Il me fixe. Un sourire plus large cette fois, moqueur.
— Tu crois vraiment que tes visuels pastel et tes mix lisses, dissimulés sous une esthétique prétentieuse, suffisent à te faire passer pour une artiste ? Ça sonne tellement creux.
— Je préfère mille fois mes sons "lisses" que de balancer trois loops vides en boucle en comptant sur un déluge de stroboscopes pour hypnotiser la foule. Parce qu'au fond, tu n'as rien à dire, et tu le sais. Alors tu tapes plus fort, tu joues plus vite, tu t'agites comme si le bruit allait couvrir le vide. Mais ce n'est pas du génie, Isaiah. C'est du camouflage.
— J'ai fait des recherches sur toi, Nova, dit-il avec un ton méprisant. J'ai regardé ce que tu fais, ce que tu montres — ou plutôt ce que tu caches. Tu as une petite communauté qui t'adore, tu es active sans jamais trop l'être. Tu mixes dans quelques clubs, des festivals discrets, jamais rien de trop bruyant. Et dès que les projecteurs s'allument un peu trop fort, tu t'effaces. Pas d'interviews, pas de questions, rien de personnel. Tout est contrôlé, millimétré. Et tu crois que ça te rend intéressante. Ce n'est pas du mystère, Nova. C'est de la fuite.
— Ouais, tu existes. Mais pour être honnête : ces derniers temps, ce n'est pas pour ta musique qu'on parle de ton nom. C'est pour tes interviews foireuses, tes dramas à répétition, ton ego surdimensionné. Ton son, lui, il passe derrière. Faut croire que tes bad buzz ont plus de rythme que ta musique.
Isaiah se penche légèrement, regard planté dans le mien.
— Continue comme ça, Ashford. Tu as peut-être enfin trouvé un truc qui te rend visible : ton insolence.
J'inspire doucement, les yeux droits dans les siens.
— Tu as peut-être enfin trouvé quelqu'un qui te dira les choses en face.
Il ne répond rien, son regard devient plus dur encore.
Mais moi, je sens le rouge me monter aux joues. Pas de honte. De rage.
J'ai dit ce que j'avais à dire. Maintenant, on verra s'il encaisse aussi bien qu'il attaque.
Maya claque doucement ses deux mains à plat sur la table, non pas pour apaiser, mais pour couper court.
— Bon, on en reste là pour la confrontation. Vous avez cinq mois pour créer une track originale et assurer une date confirmée à Hyde Park. Vous aurez chacun vingt minutes de show. Nova passera en première suivie du mix de votre collaboration, puis ce sera le tour d'Isaiah.
Elle inspire, visiblement à bout de patience.
— Vous n'avez pas besoin de vous aimer. Juste de travailler ensemble.
Elliot enchaîne, le ton plus sec encore :
— Vous êtes là parce que vous avez tous les deux quelque chose à prouver. Et ce projet peut le faire. Mais si vous continuez à vous tirer dessus comme des ados, vous allez tout foutre en l'air. On ne vous demande pas d'être complices. Juste de livrer un morceau solide pour le LNS. Le reste, on s'en fout.
Je me réinstalle dans ma chaise, les doigts figés sur mon genou. Je ne sais même plus si j'ai envie de répondre.
Isaiah ne bouge pas.
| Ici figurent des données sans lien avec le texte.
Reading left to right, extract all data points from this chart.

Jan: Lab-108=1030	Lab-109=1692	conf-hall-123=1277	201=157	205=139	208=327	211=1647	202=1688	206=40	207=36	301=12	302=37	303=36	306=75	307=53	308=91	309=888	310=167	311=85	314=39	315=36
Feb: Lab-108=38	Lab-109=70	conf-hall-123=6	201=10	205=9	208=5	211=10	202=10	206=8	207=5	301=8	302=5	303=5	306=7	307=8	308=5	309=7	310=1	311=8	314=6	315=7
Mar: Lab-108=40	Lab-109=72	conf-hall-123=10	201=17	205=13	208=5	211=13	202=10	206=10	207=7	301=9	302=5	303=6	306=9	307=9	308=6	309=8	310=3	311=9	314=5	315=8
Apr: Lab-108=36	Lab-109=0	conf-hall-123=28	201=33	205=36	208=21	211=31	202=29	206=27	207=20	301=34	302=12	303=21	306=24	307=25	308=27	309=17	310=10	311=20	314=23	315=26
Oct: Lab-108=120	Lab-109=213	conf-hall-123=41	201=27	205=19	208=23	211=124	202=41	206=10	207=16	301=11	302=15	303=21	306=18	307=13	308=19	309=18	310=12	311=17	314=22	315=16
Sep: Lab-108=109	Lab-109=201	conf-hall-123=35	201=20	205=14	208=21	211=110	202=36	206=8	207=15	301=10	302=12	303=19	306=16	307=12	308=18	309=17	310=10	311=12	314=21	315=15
Il me regarde, chewing-gum coincé sous la langue.
— J'espère que t'es prête à encaisser. Parce que je ne suis pas là pour jouer les mentors ou les babysitters.
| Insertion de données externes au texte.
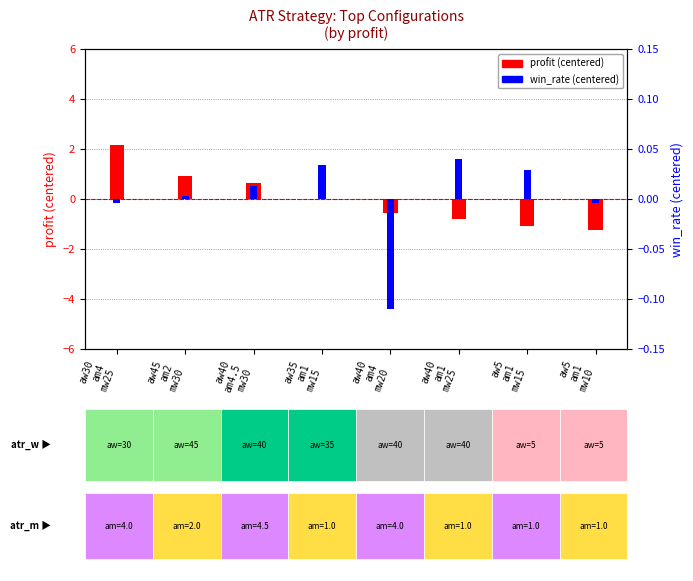

Is the value of win_rate (centered) at aw30
am4
mw25 greater than the value of profit (centered) at aw40
am1
mw25?

Yes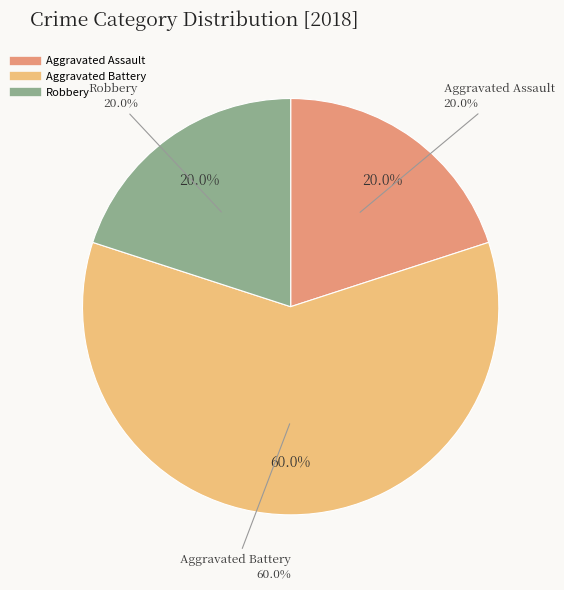

The Criminal Sexual Assault slice represents 12% of the pie. True or false?

False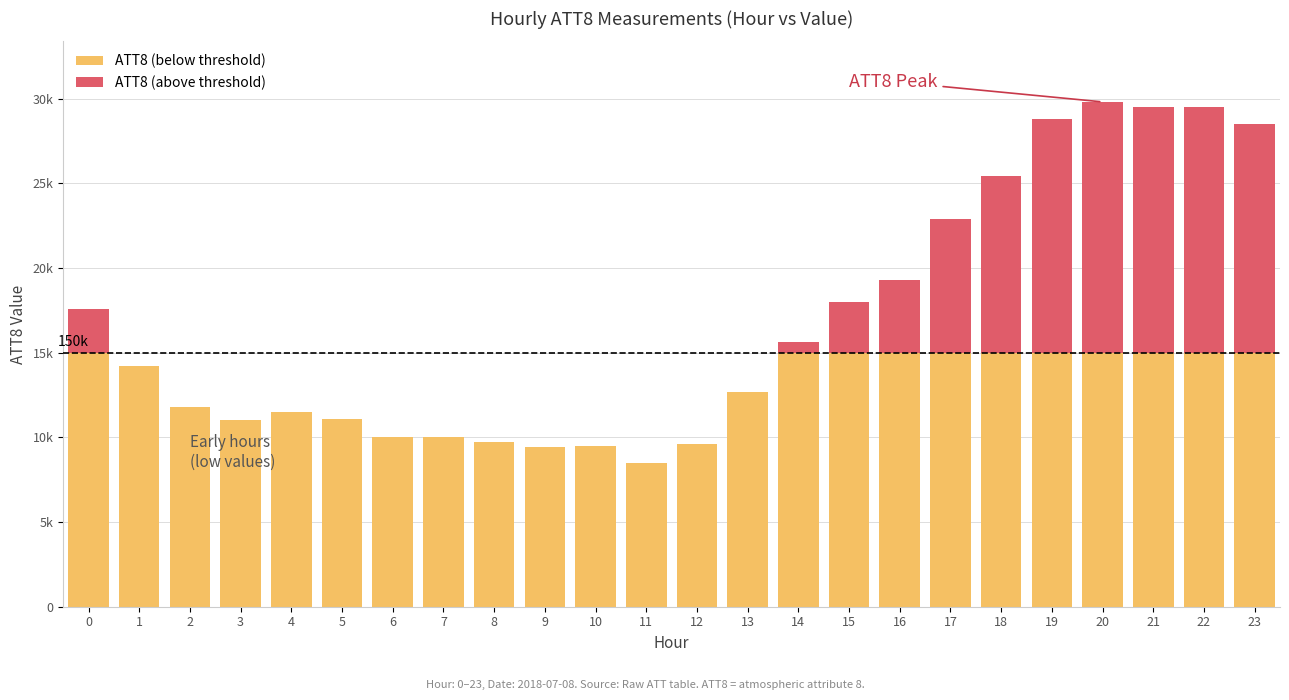

True or false: ATT8 (above threshold) has a value of 13800 at 19.

True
— Rassure-toi, je n'ai pas besoin d'un coach. Juste d'un minimum de respect. Et pour l'instant, tu n'atteins même pas le seuil.
Je prends une inspiration profonde et me lève, dos bien droit, comme si rien ne m'avait effleurée.
— Bon. On ne va pas faire semblant d'avoir le choix, alors j'accepte.
Je vois un sourire discret naître sur les lèvres de Maya. Elliot, lui, souffle presque soulagé.
— Merci pour la transparence. Je vous enverrai mes conditions par mail dans la journée. Rien de trop contraignant, promis.
Je me lève, mon sac sur l'épaule, et m'accorde un petit sourire poli pour eux.
— Maya. Elliot. Merci à vous deux.
Je me tourne à moitié vers la porte, puis je m'arrête juste assez pour glisser, sans même lui accorder un regard :
— Et merci à Sa Majesté. Toujours un plaisir de découvrir à quoi ressemble l'humilité... de loin.
Je sors sans me presser.
Et je jure que je sens son sourire se crisper dans mon dos.